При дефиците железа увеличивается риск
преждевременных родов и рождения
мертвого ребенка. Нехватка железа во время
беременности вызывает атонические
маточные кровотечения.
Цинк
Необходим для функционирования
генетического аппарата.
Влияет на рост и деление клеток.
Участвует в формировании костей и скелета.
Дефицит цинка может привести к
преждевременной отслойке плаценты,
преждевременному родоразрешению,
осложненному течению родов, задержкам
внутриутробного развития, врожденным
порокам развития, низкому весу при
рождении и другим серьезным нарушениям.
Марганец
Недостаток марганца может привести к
==
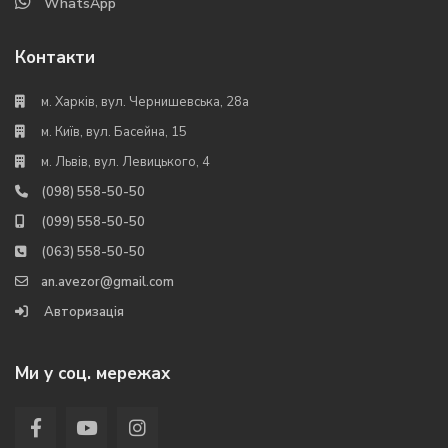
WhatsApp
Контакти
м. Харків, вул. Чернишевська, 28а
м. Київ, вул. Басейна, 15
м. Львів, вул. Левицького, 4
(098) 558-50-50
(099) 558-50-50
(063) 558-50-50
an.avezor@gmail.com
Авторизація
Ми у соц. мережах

» YOUR TASK:
Looking at the entries above, can you reproduce exactly the lines from the one that holds "м. Харків, вул. Чернишевська, 28а" through the one that holds "Ми у соц. мережах", and only those?

» EXERCISE RESULT:
м. Харків, вул. Чернишевська, 28а
м. Київ, вул. Басейна, 15
м. Львів, вул. Левицького, 4
(098) 558-50-50
(099) 558-50-50
(063) 558-50-50
an.avezor@gmail.com
Авторизація
Ми у соц. мережах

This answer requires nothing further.